Fatih Tanfer: Denizlispor’un maalesef sahasında Rizespor’a mağlup olarak küme düşmesi kesinleşti. Bu maçta da gördük direkten dönen şutlar, kaçan goller ve sonucunda yenilen bir gol ve gelen mağlubiyet. Sezon başından itibaren Denizli’nin yetenekli oyuncuları olduğunu, bu mağlubiyetleri hak etmediğini her seferinde söyledim. Kaybettiği maçlarda dahi inançla oynadı. Mücadele etti. Pozisyonlara girdi. Ancak olmadı. Hakikaten üzücü bir durum.
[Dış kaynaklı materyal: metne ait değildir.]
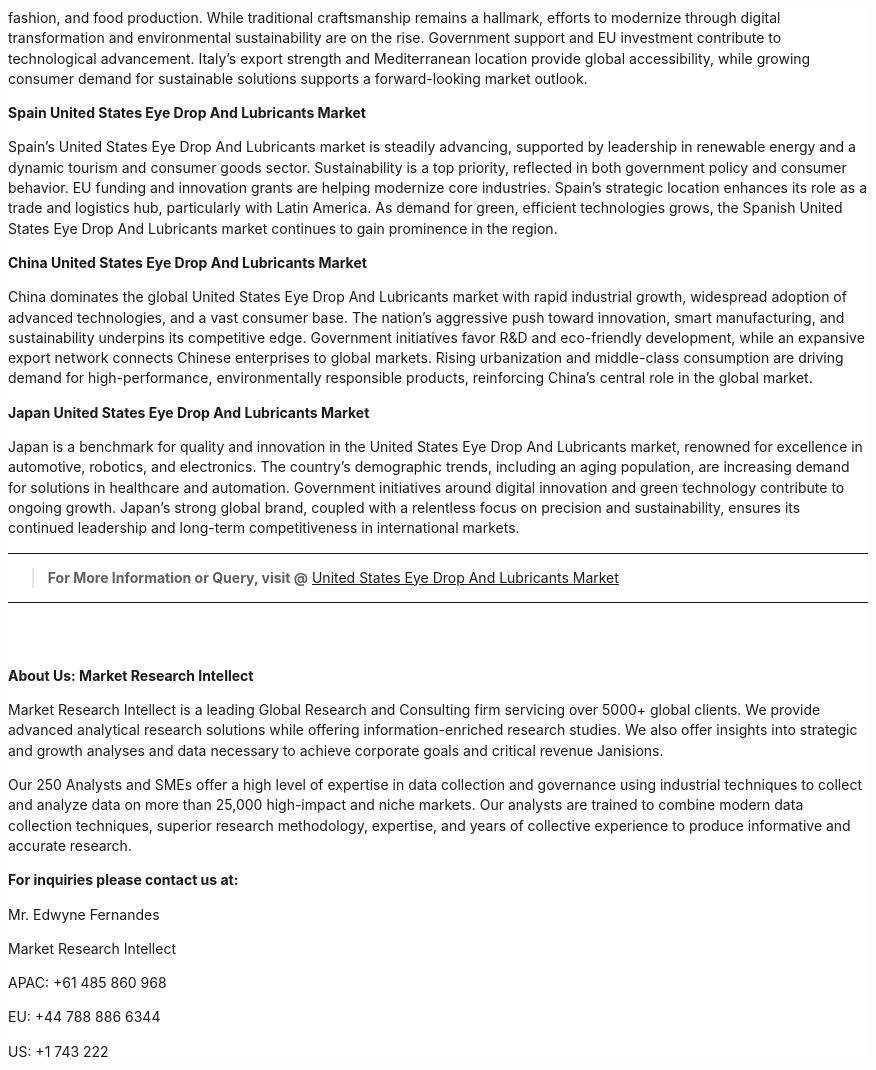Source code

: fashion, and food production. While traditional craftsmanship remains a hallmark, efforts to modernize through digital transformation and environmental sustainability are on the rise. Government support and EU investment contribute to technological advancement. Italy&rsquo;s export strength and Mediterranean location provide global accessibility, while growing consumer demand for sustainable solutions supports a forward-looking market outlook.</p><p class="" data-start="4424" data-end="4975"><strong data-start="4424" data-end="4445">Spain United States Eye Drop And Lubricants Market</strong></p><p class="" data-start="4424" data-end="4975">Spain&rsquo;s United States Eye Drop And Lubricants market is steadily advancing, supported by leadership in renewable energy and a dynamic tourism and consumer goods sector. Sustainability is a top priority, reflected in both government policy and consumer behavior. EU funding and innovation grants are helping modernize core industries. Spain&rsquo;s strategic location enhances its role as a trade and logistics hub, particularly with Latin America. As demand for green, efficient technologies grows, the Spanish United States Eye Drop And Lubricants market continues to gain prominence in the region.</p><p class="" data-start="4977" data-end="5589"><strong data-start="4977" data-end="4998">China United States Eye Drop And Lubricants Market</strong></p><p class="" data-start="4977" data-end="5589">China dominates the global United States Eye Drop And Lubricants market with rapid industrial growth, widespread adoption of advanced technologies, and a vast consumer base. The nation&rsquo;s aggressive push toward innovation, smart manufacturing, and sustainability underpins its competitive edge. Government initiatives favor R&amp;D and eco-friendly development, while an expansive export network connects Chinese enterprises to global markets. Rising urbanization and middle-class consumption are driving demand for high-performance, environmentally responsible products, reinforcing China&rsquo;s central role in the global market.</p><p class="" data-start="5591" data-end="6162"><strong data-start="5591" data-end="5612">Japan United States Eye Drop And Lubricants Market</strong></p><p class="" data-start="5591" data-end="6162">Japan is a benchmark for quality and innovation in the United States Eye Drop And Lubricants market, renowned for excellence in automotive, robotics, and electronics. The country&rsquo;s demographic trends, including an aging population, are increasing demand for solutions in healthcare and automation. Government initiatives around digital innovation and green technology contribute to ongoing growth. Japan&rsquo;s strong global brand, coupled with a relentless focus on precision and sustainability, ensures its continued leadership and long-term competitiveness in international markets.</p><hr /><blockquote><p><span class="font-[700]"><strong>For More Information or Query, visit&nbsp;@</strong>&nbsp;</span><span class="font-[700]"><a href="https://www.marketresearchintellect.com/product/global-eye-drop-and-lubricants-market-size-and-forcast/?utm_source=Linkedin&utm_medium=019" target="_blank" data-tracking-control-name="article-ssr-frontend-pulse_little-text-block" data-tracking-will-navigate="" data-test-link="">United States Eye Drop And Lubricants Market</a></span></p></blockquote><hr /><h3>&nbsp;</h3><p><strong><span class="font-[700]">About Us: Market Research Intellect</span></strong></p><p><span class="">Market Research Intellect is a leading Global Research and Consulting firm servicing over 5000+ global clients. We provide advanced analytical research solutions while offering information-enriched research studies.&nbsp;</span>We also offer insights into strategic and growth analyses and data necessary to achieve corporate goals and critical revenue Janisions.</p><p><span class="">Our 250 Analysts and SMEs offer a high level of expertise in data collection and governance using industrial techniques to collect and analyze data on more than 25,000 high-impact and niche markets. Our analysts are trained to combine modern data collection techniques, superior research methodology, expertise, and years of collective experience to produce informative and accurate research.</span></p><p><strong>For inquiries please contact us at:</strong></p><p>Mr. Edwyne Fernandes</p><p>Market Research Intellect</p><p>APAC: +61 485 860 968</p><p>EU: +44 788 886 6344</p><p>US: +1 743 222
Futbol adına kullandığım bir söz vardır; “Futbolda geçerli olan ve puan sıralamasındaki yerini tayin eden şey alınan galibiyetlerdir.” Olmadı. Denizlispor hiç de hak etmediği bir biçimde ligden düştü. Elbette yetkililer gelinen noktadan gerekli sonuçları çıkarıp o güçlü Denizlispor’un yeniden oluşmasını sağlarlar.
Mehmet Demirtaş: Göztepe ile başlayan ve Denizlispor adına hüsranla biten futbol yılında 9 sezon hasretini çektiği lige veda etti Denizli. İlk 26 haftada Yücel İldiz-Mehmet Özdilek-Bülent Uygun olmak üzere 3 isimle çalıştıktan sonra Robert Prosinecki-Kenan Atik-Yalçın Koşukavak-Hakan Kutlu-Ali Tandoğan ile götürmeye çalıştılar gemiyi. Ancak istikrar kelimesiyle uzaktan yakından ilişkili olmadıkları için istenileni elde edemediler. Olağan dışı yaşadığımız ve yaşamayı da sürdürdüğümüz bu futbol mevsiminde birilerinin ya da bir kulübün üzerine gitmeyi şahsen doğru bulmuyorum. Fakat zorluksa herkes için zorluk var. Böylesine kaliteli ayakları olup da böylesi kötü istatistiğe sahip olmak çok ciddi sıkıntıların olduğuna en büyük delil. Sorgulanması gereken pek çok husus var. İsmine menajer mi dersiniz, yönetici mi ya da başka bir şey mi, takdir size kalmış. Küme düşülür, seneye yeniden çıkılır. Mühim olan bu değildir. Borçlar için telaffuz edilen rakamlar dudak uçuklatacak cinsten. Peki bu borçlardan arınmak kaç senemizi alır? Ya da tam arınma sağlanır mı? Kabus dolu sezonda verilen emek, ödenen ücretler, harcanan zaman bir çırpıda çöpe gitti.